Keller took one of the sheets he’d nodded at and looked at a color photo of three men standing next to a horse. A fourth man, the jockey, was on top of the horse, and one of the men was holding a trophy, to be presented to the horse, the jockey, or the owner. Keller couldn’t tell which, nor did he know which of the men was Wheeler — although he was ready to rule out the jockey.

He looked at the other photos, and there was only one man who appeared in all three. In one he was with two women, posing for the camera, while the third shot showed him and another man in conversation. In each of the pictures Wheeler was the dominant figure, taller than anyone else, except for the horse. He dressed in expensive suits conservatively cut, and wore them with the ease of a retired athlete. His dark hair was well barbered, his face deeply tanned, and he wore a mustache.

“‘Financier, sportsman, and philanthropist,’” Keller read aloud.

“A hell of a guy,” Dot said. “On all these committees for civic betterment. Patron of local cultural events. That one woman there is an opera star, and there was a pretty good shot of him shaking hands with the new mayor, but I thought three was plenty.”

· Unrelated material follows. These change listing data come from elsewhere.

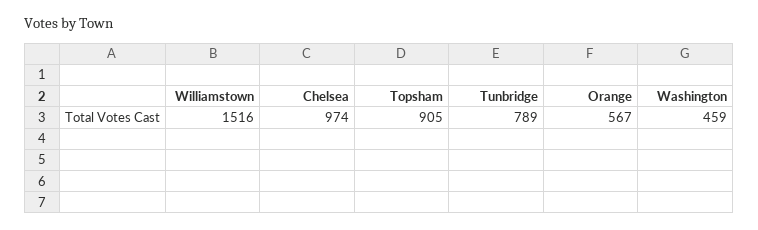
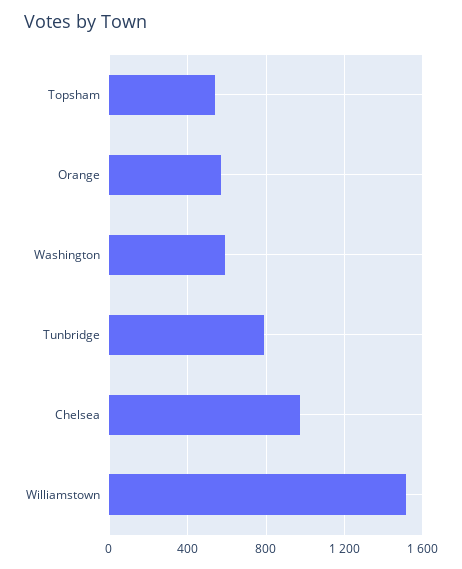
  {
    "Williamstown": 1516,
    "Chelsea": 974,
-   "Topsham": 905,
+   "Topsham": 550,
    "Tunbridge": 789,
    "Orange": 567,
-   "Washington": 459
+   "Washington": 600
  }

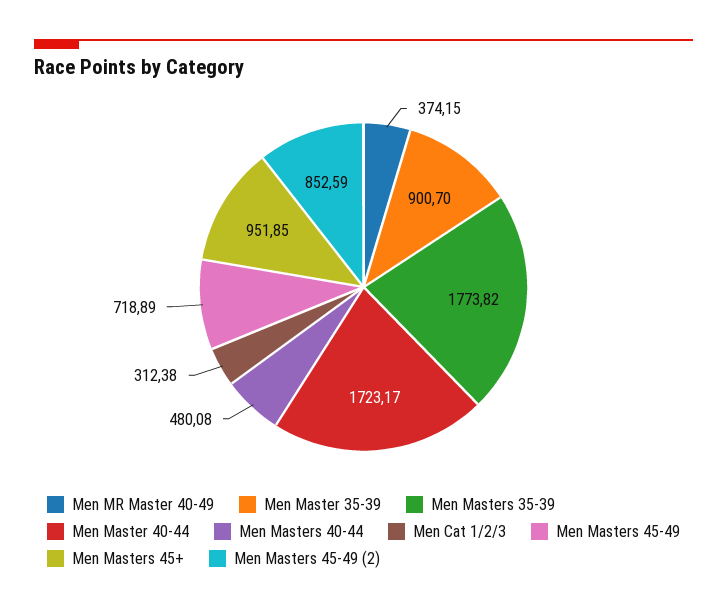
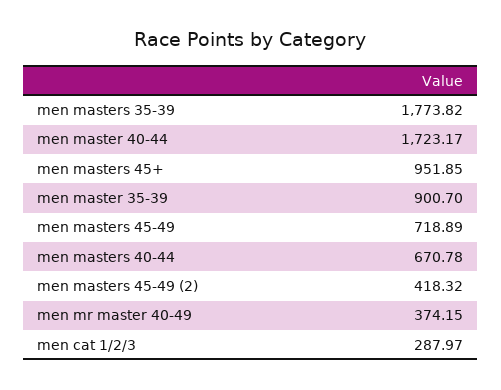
  {
    "Men MR Master 40-49": 374.15,
    "Men Master 35-39": 900.7,
    "Men Masters 35-39": 1773.82,
    "Men Master 40-44": 1723.17,
-   "Men Masters 40-44": 480.08,
+   "Men Masters 40-44": 670.78,
-   "Men Cat 1/2/3": 312.38,
+   "Men Cat 1/2/3": 287.97,
    "Men Masters 45-49": 718.89,
    "Men Masters 45+": 951.85,
-   "Men Masters 45-49 (2)": 852.59
+   "Men Masters 45-49 (2)": 418.32
  }

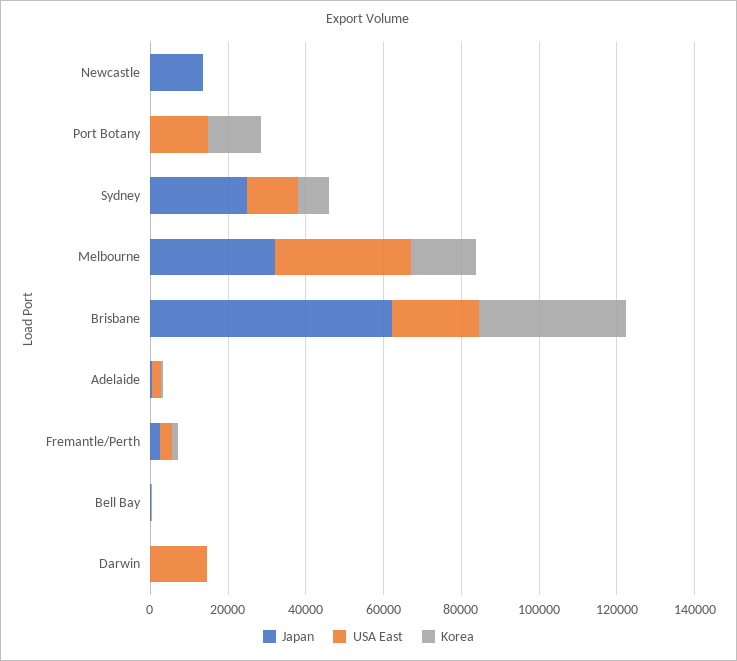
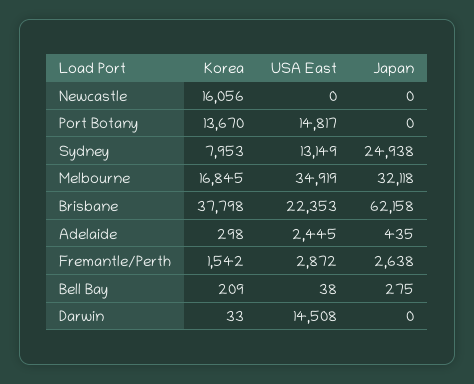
  {
    "Japan": {
-     "Newcastle": 15000,
+     "Newcastle": 0,
      "Port Botany": 0,
      "Sydney": 24938,
      "Melbourne": 32118,
      "Brisbane": 62158,
      "Adelaide": 435,
      "Fremantle/Perth": 2638,
      "Bell Bay": 275,
      "Darwin": 0
    },
    "USA East": {
      "Newcastle": 0,
      "Port Botany": 14817,
      "Sydney": 13149,
      "Melbourne": 34919,
      "Brisbane": 22353,
      "Adelaide": 2445,
      "Fremantle/Perth": 2872,
      "Bell Bay": 38,
      "Darwin": 14508
    },
    "Korea": {
-     "Newcastle": 0,
+     "Newcastle": 16056,
      "Port Botany": 13670,
      "Sydney": 7953,
      "Melbourne": 16845,
      "Brisbane": 37798,
      "Adelaide": 298,
      "Fremantle/Perth": 1542,
      "Bell Bay": 209,
      "Darwin": 33
    }
  }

“You could have a hundred pictures,” Taggert said, “and that’s as close as you’re gonna get to him, because you can’t just pick up a Bible and go ring his doorbell. He’s got a house that’s the closest thing I’ve ever seen to a castle, up on a hill with an electric fence around the whole property. You got to go through a gate to get close to the house, and the guy on the gate confirms by intercom before he lets anyone in. If you got over the fence, you’d have the dogs to contend with, and you couldn’t deal with them the way you did with poor Sulky. Man, I can’t believe you killed my dog.”

“Then don’t.”

“They’re Rhodesian ridgebacks, a boy and a girl, and if you took a swat at one of them, he’d take your hand off at the wrist, while his sister was having your balls for dinner. Get past ’em somehow and make it into the house and he’s got four guys on staff, and they’ve all got guns and know how to use ’em. When he leaves the house, two of them go with him, one to drive and one to ride shotgun. The other two stick around and guard the house.”

“All those precautions,” Keller said. “I guess a lot of people must have tried to kill him over the years.”

“Why? Mr. Wheeler’s respected throughout the state, he calls the mayor and the governor by their first names. As far as I know, there’s never been a single attempt on his life.”

“No kidding. Where do you keep your guns?”

“My guns?”

“You know.” He pointed his finger, wiggled his thumb. “Bang! Your guns.”

There was a locked gun rack in the den, and the key was where Taggert had said it would be — and, Keller thought, right where any kid would look for it. Keller took the shotgun and slipped a few shells in his pocket. He left the rifle in the rack. He could fire a rifle but wasn’t that confident of his ability to hit anything with it. With a shotgun, all you had to do was get close enough to the target. A clay pigeon might present a certain challenge, but a human being standing still would be pretty hard to miss.